WHAT IS BEING ASKED => Reproduce every line of the material below word for word, keeping each line's wording, spelling, and punctuation unchanged.

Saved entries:

============

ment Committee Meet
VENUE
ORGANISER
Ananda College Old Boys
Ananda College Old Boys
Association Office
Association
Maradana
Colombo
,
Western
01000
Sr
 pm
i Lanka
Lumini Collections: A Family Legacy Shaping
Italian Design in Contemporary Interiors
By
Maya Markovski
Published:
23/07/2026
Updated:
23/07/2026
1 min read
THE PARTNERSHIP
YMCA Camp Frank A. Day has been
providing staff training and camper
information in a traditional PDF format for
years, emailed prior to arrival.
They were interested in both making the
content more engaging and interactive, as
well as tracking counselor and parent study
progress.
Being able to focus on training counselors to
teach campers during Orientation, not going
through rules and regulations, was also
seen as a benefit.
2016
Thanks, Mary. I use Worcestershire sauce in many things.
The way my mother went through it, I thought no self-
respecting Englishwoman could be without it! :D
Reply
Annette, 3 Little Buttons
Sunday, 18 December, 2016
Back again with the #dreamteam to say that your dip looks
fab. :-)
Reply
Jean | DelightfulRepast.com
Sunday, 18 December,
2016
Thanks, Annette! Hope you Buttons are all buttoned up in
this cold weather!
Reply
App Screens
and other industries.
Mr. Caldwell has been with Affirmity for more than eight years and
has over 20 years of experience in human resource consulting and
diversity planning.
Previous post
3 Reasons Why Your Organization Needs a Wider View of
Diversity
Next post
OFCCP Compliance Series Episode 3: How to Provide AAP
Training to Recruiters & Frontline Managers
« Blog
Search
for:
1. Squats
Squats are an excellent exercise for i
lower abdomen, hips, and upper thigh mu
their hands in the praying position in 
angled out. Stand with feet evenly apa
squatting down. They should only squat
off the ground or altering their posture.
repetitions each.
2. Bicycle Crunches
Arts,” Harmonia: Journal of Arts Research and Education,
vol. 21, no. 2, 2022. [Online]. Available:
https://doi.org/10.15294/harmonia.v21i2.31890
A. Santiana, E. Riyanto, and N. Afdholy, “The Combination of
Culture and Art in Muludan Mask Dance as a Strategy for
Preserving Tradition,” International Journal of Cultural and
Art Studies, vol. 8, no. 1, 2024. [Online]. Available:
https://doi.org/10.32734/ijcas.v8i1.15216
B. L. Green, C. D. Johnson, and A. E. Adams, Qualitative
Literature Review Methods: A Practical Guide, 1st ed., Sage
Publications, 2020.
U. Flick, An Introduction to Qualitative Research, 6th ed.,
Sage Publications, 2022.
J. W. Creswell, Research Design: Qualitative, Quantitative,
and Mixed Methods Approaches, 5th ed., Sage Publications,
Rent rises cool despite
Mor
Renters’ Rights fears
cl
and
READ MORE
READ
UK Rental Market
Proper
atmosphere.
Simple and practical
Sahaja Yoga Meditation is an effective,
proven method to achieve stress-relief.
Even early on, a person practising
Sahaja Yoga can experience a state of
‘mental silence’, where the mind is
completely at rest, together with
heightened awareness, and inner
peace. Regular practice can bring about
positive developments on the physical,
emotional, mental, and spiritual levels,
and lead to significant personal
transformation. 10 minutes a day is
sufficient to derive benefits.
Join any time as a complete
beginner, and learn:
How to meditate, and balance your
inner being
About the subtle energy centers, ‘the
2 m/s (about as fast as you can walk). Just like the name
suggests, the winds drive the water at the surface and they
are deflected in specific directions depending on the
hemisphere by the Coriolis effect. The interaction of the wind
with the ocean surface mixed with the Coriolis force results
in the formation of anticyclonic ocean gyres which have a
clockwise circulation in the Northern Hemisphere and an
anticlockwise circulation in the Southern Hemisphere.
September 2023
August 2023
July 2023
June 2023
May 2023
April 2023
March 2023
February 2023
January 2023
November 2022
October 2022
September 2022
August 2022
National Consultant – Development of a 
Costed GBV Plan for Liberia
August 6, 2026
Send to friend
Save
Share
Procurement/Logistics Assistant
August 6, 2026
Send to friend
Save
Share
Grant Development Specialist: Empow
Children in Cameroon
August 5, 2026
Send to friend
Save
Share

============

YOUR RESPONSE =>
ment Committee Meet
VENUE
ORGANISER
Ananda College Old Boys
Ananda College Old Boys
Association Office
Association
Maradana
Colombo
,
Western
01000
Sr
 pm
i Lanka
Lumini Collections: A Family Legacy Shaping
Italian Design in Contemporary Interiors
By
Maya Markovski
Published:
23/07/2026
Updated:
23/07/2026
1 min read
THE PARTNERSHIP
YMCA Camp Frank A. Day has been
providing staff training and camper
information in a traditional PDF format for
years, emailed prior to arrival.
They were interested in both making the
content more engaging and interactive, as
well as tracking counselor and parent study
progress.
Being able to focus on training counselors to
teach campers during Orientation, not going
through rules and regulations, was also
seen as a benefit.
2016
Thanks, Mary. I use Worcestershire sauce in many things.
The way my mother went through it, I thought no self-
respecting Englishwoman could be without it! :D
Reply
Annette, 3 Little Buttons
Sunday, 18 December, 2016
Back again with the #dreamteam to say that your dip looks
fab. :-)
Reply
Jean | DelightfulRepast.com
Sunday, 18 December,
2016
Thanks, Annette! Hope you Buttons are all buttoned up in
this cold weather!
Reply
App Screens
and other industries.
Mr. Caldwell has been with Affirmity for more than eight years and
has over 20 years of experience in human resource consulting and
diversity planning.
Previous post
3 Reasons Why Your Organization Needs a Wider View of
Diversity
Next post
OFCCP Compliance Series Episode 3: How to Provide AAP
Training to Recruiters & Frontline Managers
« Blog
Search
for:
1. Squats
Squats are an excellent exercise for i
lower abdomen, hips, and upper thigh mu
their hands in the praying position in 
angled out. Stand with feet evenly apa
squatting down. They should only squat
off the ground or altering their posture.
repetitions each.
2. Bicycle Crunches
Arts,” Harmonia: Journal of Arts Research and Education,
vol. 21, no. 2, 2022. [Online]. Available:
https://doi.org/10.15294/harmonia.v21i2.31890
A. Santiana, E. Riyanto, and N. Afdholy, “The Combination of
Culture and Art in Muludan Mask Dance as a Strategy for
Preserving Tradition,” International Journal of Cultural and
Art Studies, vol. 8, no. 1, 2024. [Online]. Available:
https://doi.org/10.32734/ijcas.v8i1.15216
B. L. Green, C. D. Johnson, and A. E. Adams, Qualitative
Literature Review Methods: A Practical Guide, 1st ed., Sage
Publications, 2020.
U. Flick, An Introduction to Qualitative Research, 6th ed.,
Sage Publications, 2022.
J. W. Creswell, Research Design: Qualitative, Quantitative,
and Mixed Methods Approaches, 5th ed., Sage Publications,
Rent rises cool despite
Mor
Renters’ Rights fears
cl
and
READ MORE
READ
UK Rental Market
Proper
atmosphere.
Simple and practical
Sahaja Yoga Meditation is an effective,
proven method to achieve stress-relief.
Even early on, a person practising
Sahaja Yoga can experience a state of
‘mental silence’, where the mind is
completely at rest, together with
heightened awareness, and inner
peace. Regular practice can bring about
positive developments on the physical,
emotional, mental, and spiritual levels,
and lead to significant personal
transformation. 10 minutes a day is
sufficient to derive benefits.
Join any time as a complete
beginner, and learn:
How to meditate, and balance your
inner being
About the subtle energy centers, ‘the
2 m/s (about as fast as you can walk). Just like the name
suggests, the winds drive the water at the surface and they
are deflected in specific directions depending on the
hemisphere by the Coriolis effect. The interaction of the wind
with the ocean surface mixed with the Coriolis force results
in the formation of anticyclonic ocean gyres which have a
clockwise circulation in the Northern Hemisphere and an
anticlockwise circulation in the Southern Hemisphere.
September 2023
August 2023
July 2023
June 2023
May 2023
April 2023
March 2023
February 2023
January 2023
November 2022
October 2022
September 2022
August 2022
National Consultant – Development of a 
Costed GBV Plan for Liberia
August 6, 2026
Send to friend
Save
Share
Procurement/Logistics Assistant
August 6, 2026
Send to friend
Save
Share
Grant Development Specialist: Empow
Children in Cameroon
August 5, 2026
Send to friend
Save
Share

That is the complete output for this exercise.